GIVEN DATA -
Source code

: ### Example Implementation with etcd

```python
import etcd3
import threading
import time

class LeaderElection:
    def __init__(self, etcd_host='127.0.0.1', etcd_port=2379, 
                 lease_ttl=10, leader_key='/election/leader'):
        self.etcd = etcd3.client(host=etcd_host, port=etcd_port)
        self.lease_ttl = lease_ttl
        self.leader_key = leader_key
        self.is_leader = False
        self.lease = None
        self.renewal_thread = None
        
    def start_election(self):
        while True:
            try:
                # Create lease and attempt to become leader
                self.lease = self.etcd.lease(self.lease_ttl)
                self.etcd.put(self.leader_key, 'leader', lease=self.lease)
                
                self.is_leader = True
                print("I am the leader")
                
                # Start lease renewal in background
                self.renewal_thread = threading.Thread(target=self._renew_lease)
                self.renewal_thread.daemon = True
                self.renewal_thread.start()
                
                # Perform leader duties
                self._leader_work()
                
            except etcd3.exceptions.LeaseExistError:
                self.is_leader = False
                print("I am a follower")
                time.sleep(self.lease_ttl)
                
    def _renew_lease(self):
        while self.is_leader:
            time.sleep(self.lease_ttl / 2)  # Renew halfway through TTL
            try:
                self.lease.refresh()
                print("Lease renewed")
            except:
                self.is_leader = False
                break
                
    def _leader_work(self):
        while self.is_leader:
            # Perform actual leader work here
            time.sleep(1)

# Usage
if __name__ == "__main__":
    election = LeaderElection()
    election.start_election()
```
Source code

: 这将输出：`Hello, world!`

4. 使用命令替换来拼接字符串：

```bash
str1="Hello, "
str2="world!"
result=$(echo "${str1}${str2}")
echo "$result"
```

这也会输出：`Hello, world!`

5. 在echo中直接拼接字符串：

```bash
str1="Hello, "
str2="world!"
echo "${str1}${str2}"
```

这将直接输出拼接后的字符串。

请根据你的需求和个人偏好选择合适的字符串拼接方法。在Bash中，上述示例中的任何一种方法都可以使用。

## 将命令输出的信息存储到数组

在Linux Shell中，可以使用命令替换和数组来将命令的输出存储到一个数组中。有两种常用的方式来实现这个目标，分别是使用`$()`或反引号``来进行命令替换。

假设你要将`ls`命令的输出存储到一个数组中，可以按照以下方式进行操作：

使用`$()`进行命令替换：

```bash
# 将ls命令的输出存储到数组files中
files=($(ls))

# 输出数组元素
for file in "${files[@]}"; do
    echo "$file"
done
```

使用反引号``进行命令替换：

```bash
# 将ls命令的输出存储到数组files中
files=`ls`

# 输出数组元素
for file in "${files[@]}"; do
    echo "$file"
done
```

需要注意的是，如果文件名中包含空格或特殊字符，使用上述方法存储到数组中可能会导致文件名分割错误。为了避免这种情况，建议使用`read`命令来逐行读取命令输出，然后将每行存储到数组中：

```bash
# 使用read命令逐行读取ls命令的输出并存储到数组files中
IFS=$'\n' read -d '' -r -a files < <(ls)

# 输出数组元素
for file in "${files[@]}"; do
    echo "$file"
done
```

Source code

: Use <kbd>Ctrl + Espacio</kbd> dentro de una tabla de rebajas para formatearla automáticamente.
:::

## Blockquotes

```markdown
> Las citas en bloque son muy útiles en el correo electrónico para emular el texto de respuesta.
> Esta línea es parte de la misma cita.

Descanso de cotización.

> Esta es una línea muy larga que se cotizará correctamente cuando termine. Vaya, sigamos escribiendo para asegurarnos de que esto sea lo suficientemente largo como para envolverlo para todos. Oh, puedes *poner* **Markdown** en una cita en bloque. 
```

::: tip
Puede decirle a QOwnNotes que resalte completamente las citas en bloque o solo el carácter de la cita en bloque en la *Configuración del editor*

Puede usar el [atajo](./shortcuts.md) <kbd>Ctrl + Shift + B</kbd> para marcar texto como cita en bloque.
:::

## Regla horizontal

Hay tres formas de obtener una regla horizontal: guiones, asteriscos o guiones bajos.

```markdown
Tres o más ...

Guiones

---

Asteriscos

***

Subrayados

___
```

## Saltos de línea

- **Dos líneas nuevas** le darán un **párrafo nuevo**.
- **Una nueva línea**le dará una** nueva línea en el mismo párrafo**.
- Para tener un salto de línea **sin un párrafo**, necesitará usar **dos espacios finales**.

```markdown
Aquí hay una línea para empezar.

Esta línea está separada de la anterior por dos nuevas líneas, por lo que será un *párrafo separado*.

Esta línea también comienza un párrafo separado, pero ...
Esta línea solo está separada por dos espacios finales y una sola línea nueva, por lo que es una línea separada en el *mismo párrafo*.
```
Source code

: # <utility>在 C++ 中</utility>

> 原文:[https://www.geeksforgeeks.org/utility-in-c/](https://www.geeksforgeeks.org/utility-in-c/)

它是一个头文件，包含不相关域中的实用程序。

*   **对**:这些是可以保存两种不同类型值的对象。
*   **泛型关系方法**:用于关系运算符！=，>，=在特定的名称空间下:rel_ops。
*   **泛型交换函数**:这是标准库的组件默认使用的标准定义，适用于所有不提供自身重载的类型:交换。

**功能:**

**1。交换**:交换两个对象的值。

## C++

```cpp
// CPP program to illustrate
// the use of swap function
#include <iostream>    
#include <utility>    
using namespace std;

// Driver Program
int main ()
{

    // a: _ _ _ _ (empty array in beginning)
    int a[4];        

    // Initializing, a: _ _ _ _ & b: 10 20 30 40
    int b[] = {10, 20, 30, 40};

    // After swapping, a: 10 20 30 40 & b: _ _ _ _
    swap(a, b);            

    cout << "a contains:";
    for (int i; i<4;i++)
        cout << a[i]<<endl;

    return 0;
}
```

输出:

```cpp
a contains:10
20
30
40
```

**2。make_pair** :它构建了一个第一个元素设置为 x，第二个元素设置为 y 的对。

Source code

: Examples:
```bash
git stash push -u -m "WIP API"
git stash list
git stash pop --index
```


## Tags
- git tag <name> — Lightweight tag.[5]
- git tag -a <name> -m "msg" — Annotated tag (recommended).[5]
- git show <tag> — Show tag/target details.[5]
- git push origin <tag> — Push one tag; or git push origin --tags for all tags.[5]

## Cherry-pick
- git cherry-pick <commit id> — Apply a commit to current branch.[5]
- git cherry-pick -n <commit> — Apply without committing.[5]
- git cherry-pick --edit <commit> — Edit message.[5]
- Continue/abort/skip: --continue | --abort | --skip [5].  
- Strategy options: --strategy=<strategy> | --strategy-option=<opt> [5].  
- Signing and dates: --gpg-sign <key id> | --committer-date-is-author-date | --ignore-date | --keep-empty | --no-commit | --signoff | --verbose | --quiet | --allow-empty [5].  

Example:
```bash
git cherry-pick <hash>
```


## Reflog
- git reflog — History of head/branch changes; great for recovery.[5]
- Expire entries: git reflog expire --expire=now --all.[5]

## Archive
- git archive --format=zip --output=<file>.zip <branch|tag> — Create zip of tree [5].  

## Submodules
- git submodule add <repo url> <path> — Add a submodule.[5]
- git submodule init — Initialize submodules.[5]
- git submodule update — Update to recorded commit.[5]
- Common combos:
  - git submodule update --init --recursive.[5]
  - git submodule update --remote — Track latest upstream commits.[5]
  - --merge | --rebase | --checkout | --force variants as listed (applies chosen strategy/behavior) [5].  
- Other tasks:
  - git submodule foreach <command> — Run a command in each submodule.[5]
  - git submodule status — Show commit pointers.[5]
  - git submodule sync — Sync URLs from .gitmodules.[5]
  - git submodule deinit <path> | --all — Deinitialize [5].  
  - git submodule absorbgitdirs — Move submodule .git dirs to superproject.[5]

EXERCISE GOAL - Where the word "Apply" shows up in a line of the entries above, copy that line.

ANSWER TO THE EXERCISE -
- git cherry-pick <commit id> — Apply a commit to current branch.[5]
- git cherry-pick -n <commit> — Apply without committing.[5]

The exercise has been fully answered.